— EXERCISE —
Set down every line of text in the data below precisely, character for character, and omit the pictures from your answer.

— DATA TO PROCESS —

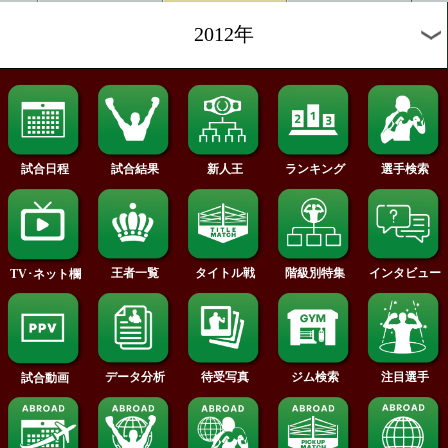
2015年
2014年
2013年
2012年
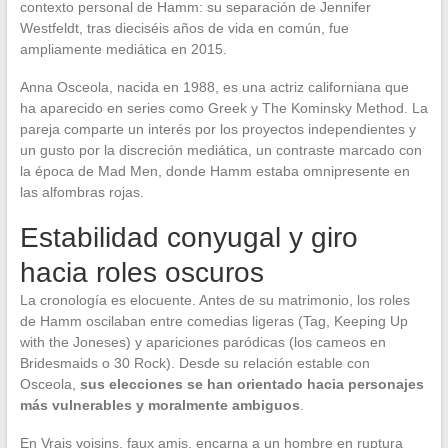
contexto personal de Hamm: su separación de Jennifer
Westfeldt, tras dieciséis años de vida en común, fue
ampliamente mediática en 2015.
Anna Osceola, nacida en 1988, es una actriz californiana que
ha aparecido en series como Greek y The Kominsky Method. La
pareja comparte un interés por los proyectos independientes y
un gusto por la discreción mediática, un contraste marcado con
la época de Mad Men, donde Hamm estaba omnipresente en
las alfombras rojas.
Estabilidad conyugal y giro
hacia roles oscuros
La cronología es elocuente. Antes de su matrimonio, los roles
de Hamm oscilaban entre comedias ligeras (Tag, Keeping Up
with the Joneses) y apariciones paródicas (los cameos en
Bridesmaids o 30 Rock). Desde su relación estable con
Osceola,
sus elecciones se han orientado hacia personajes
más vulnerables y moralmente ambiguos
.
En Vrais voisins, faux amis, encarna a un hombre en ruptura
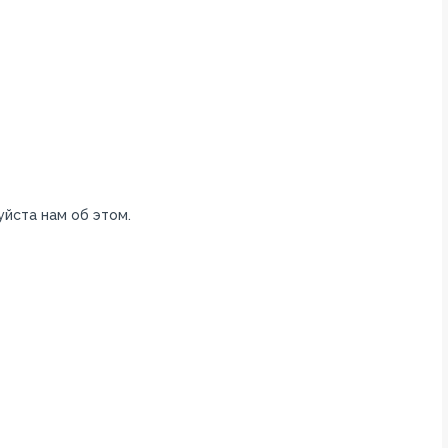
уйста нам об этом.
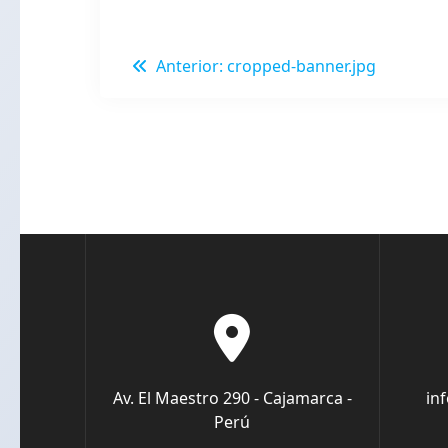
Navegación
Entrada
Anterior:
cropped-banner.jpg
anterior:
de
entradas
Av. El Maestro 290 - Cajamarca -
in
Perú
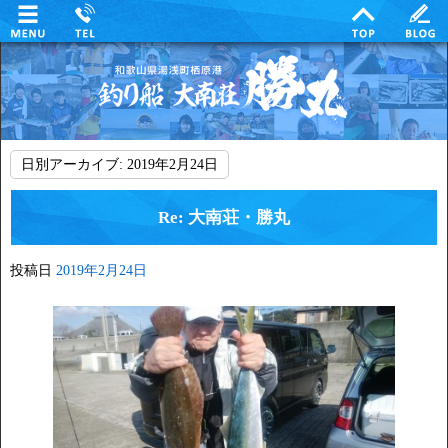
日別アーカイブ:
2019年2月24日
Re: 大南荘・勝丸
投稿日
2019年2月24日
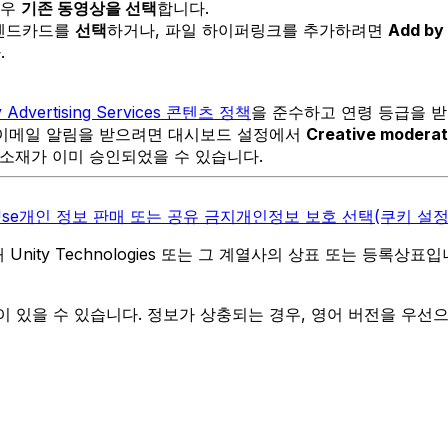
경우
기존 동영상을 선택
합니다.
 엔드카드를
선택
하거나, 파일 하이퍼링크를 추가하려면
Add by
.
y Advertising Services 콘텐츠 정책
을 준수하고 연령 등급을 받
 이메일 알림을 받으려면 대시보드 설정에서
Creative moderati
 소재가 이미 승인되었을 수 있습니다.
Use
개인 정보 판매 또는 공유 금지
개인정보 보호 선택(쿠키 설정
역 내 Unity Technologies 또는 그 계열사의 상표 또는 등록상표
 있을 수 있습니다. 정보가 상충되는 경우, 영어 버전을 우선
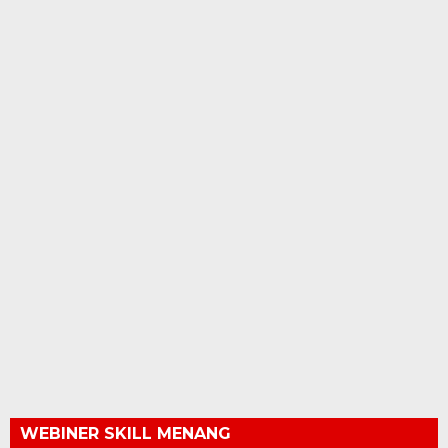
WEBINER SKILL MENANG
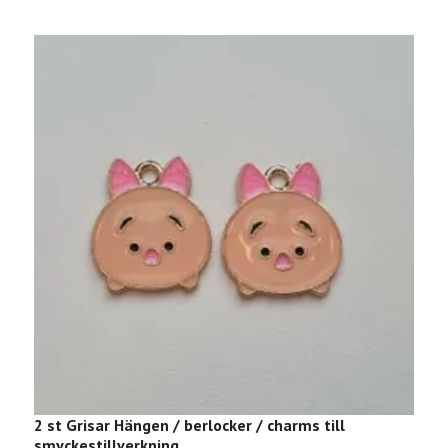
2 st Grisar Hängen / berlocker / charms till
B
smyckestillverkning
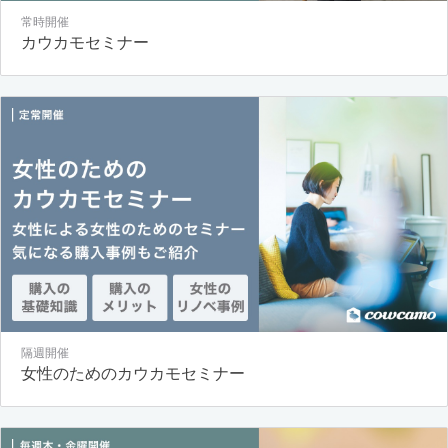
常時開催
カウカモセミナー
隔週開催
女性のためのカウカモセミナー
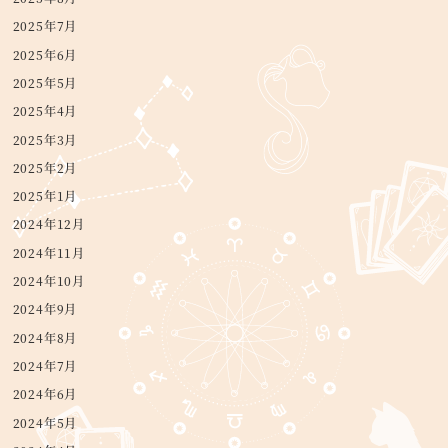
2025年7月
2025年6月
2025年5月
2025年4月
2025年3月
2025年2月
2025年1月
2024年12月
2024年11月
2024年10月
2024年9月
2024年8月
2024年7月
2024年6月
2024年5月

— RESPONSE TO THIS EXERCISE —
2015年
2014年
2013年
2012年
contexto personal de Hamm: su separación de Jennifer
Westfeldt, tras dieciséis años de vida en común, fue
ampliamente mediática en 2015.
Anna Osceola, nacida en 1988, es una actriz californiana que
ha aparecido en series como Greek y The Kominsky Method. La
pareja comparte un interés por los proyectos independientes y
un gusto por la discreción mediática, un contraste marcado con
la época de Mad Men, donde Hamm estaba omnipresente en
las alfombras rojas.
Estabilidad conyugal y giro
hacia roles oscuros
La cronología es elocuente. Antes de su matrimonio, los roles
de Hamm oscilaban entre comedias ligeras (Tag, Keeping Up
with the Joneses) y apariciones paródicas (los cameos en
Bridesmaids o 30 Rock). Desde su relación estable con
Osceola,
sus elecciones se han orientado hacia personajes
más vulnerables y moralmente ambiguos
.
En Vrais voisins, faux amis, encarna a un hombre en ruptura
уйста нам об этом.
Navegación
Entrada
Anterior:
cropped-banner.jpg
anterior:
de
entradas
Av. El Maestro 290 - Cajamarca -
in
Perú
日別アーカイブ:
2019年2月24日
Re: 大南荘・勝丸
投稿日
2019年2月24日
경우
기존 동영상을 선택
합니다.
 엔드카드를
선택
하거나, 파일 하이퍼링크를 추가하려면
Add by
.
y Advertising Services 콘텐츠 정책
을 준수하고 연령 등급을 받
 이메일 알림을 받으려면 대시보드 설정에서
Creative moderati
 소재가 이미 승인되었을 수 있습니다.
Use
개인 정보 판매 또는 공유 금지
개인정보 보호 선택(쿠키 설정
역 내 Unity Technologies 또는 그 계열사의 상표 또는 등록상표
 있을 수 있습니다. 정보가 상충되는 경우, 영어 버전을 우선
WEBINER SKILL MENANG
2 st Grisar Hängen / berlocker / charms till
B
smyckestillverkning
常時開催
カウカモセミナー
隔週開催
女性のためのカウカモセミナー
2025年7月
2025年6月
2025年5月
2025年4月
2025年3月
2025年2月
2025年1月
2024年12月
2024年11月
2024年10月
2024年9月
2024年8月
2024年7月
2024年6月
2024年5月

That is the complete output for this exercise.